You are Aaron Smith, manger of technical operations for High Plains Communications. Beyond your normal responsibilities, you have been asked to take major responsibility for a large purchase of unusual equipment for your group. The initial order is for $250,000 and much more is likely to be ordered.

Normally a bidding process involving a central directory of approval vendors would be used, but because of the unusual nature of this material, a direct approach was made to Armtech, a fast-growing young company with a solid reputation in its field.

The sale representative for Armtech, Henry Buben, begins meeting with you, always taking you out to lunch as his guest and then returning to your office. Before long, he shares some ski tickets for a couple of nice mountain resorts nearby.

One day, as negotiation nears conclusion, you and Henry are casually chatting about your families and Henry takes an interest in your oldest-daughter’s plans. She is about to graduate from college and is job hunting. Henry says, “Send her over. I’ve got an opening that might be a good fit for her.”

Would you tell your daughter to give Henry a call?

Yes. The responsibility for negotiating with Armtech in mine, but the final decision will be with several people. As result, there is no chance of being persuaded by Armtech’s employment of my daughter and thus there is no conflict of interest.
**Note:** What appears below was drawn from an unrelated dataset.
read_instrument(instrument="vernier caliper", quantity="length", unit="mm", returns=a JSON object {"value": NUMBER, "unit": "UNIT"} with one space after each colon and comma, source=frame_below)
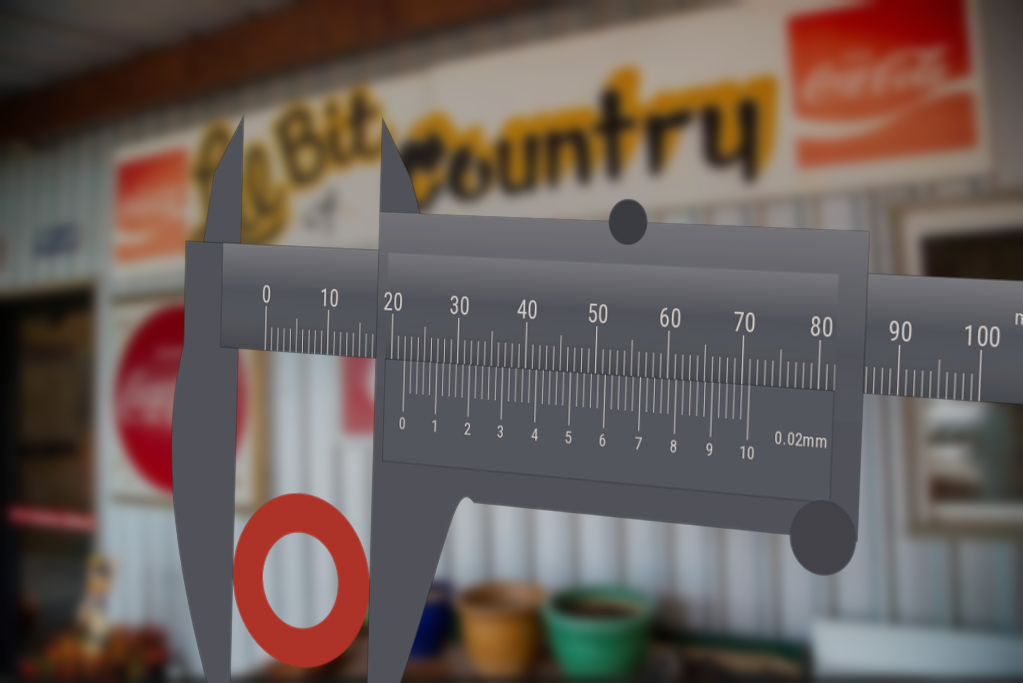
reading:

Everybody gets their start by meeting someone who can help them. There is nothing wrong with my daughter meeting someone connected to my business. If she is not qualified they will not hire her.

Position Two: Don’t Tell Her

You are Aaron Smith, manger of technical operations for High Plains Communications. Beyond your normal responsibilities, you have been asked to take major responsibility for a large purchase of unusual equipment for your group. The initial order is for $250,000 and much more is likely to be ordered.

Normally a bidding process involving a central directory of approval vendors would be used, but because of the unusual nature of this material, a direct approach was made to Armtech, a fast-growing young company with a solid reputation in its field.

The sale representative for Armtech, Henry Buben, begins meeting with you, always taking you out to lunch as his guest and then returning to your office. Before long, he shares some ski tickets for a couple of nice mountain resorts nearby.

One day, as negotiation nears conclusion, you and Henry are casually chatting about your families and Henry takes an interest in your oldest-daughter’s plans. She is about to graduate from college and is job hunting. Henry says, “Send her over. I’ve got an opening that might be a good fit for her.”

Would you tell your daughter to give Henry a call?

No. Henry’s attempt to win my favor by employing my daughter is a continuing attempt to persuade me by buying me things like meals and ski tickets. If he is willing to break the rules in the process of negotiation he may not be the contractor we want. Using my professional connections for personal gain is immoral and wrong.

If my daughter did get the job there and we chose to give the contract to someone else, it could be damaging to her career, since they might lose interest in employing her.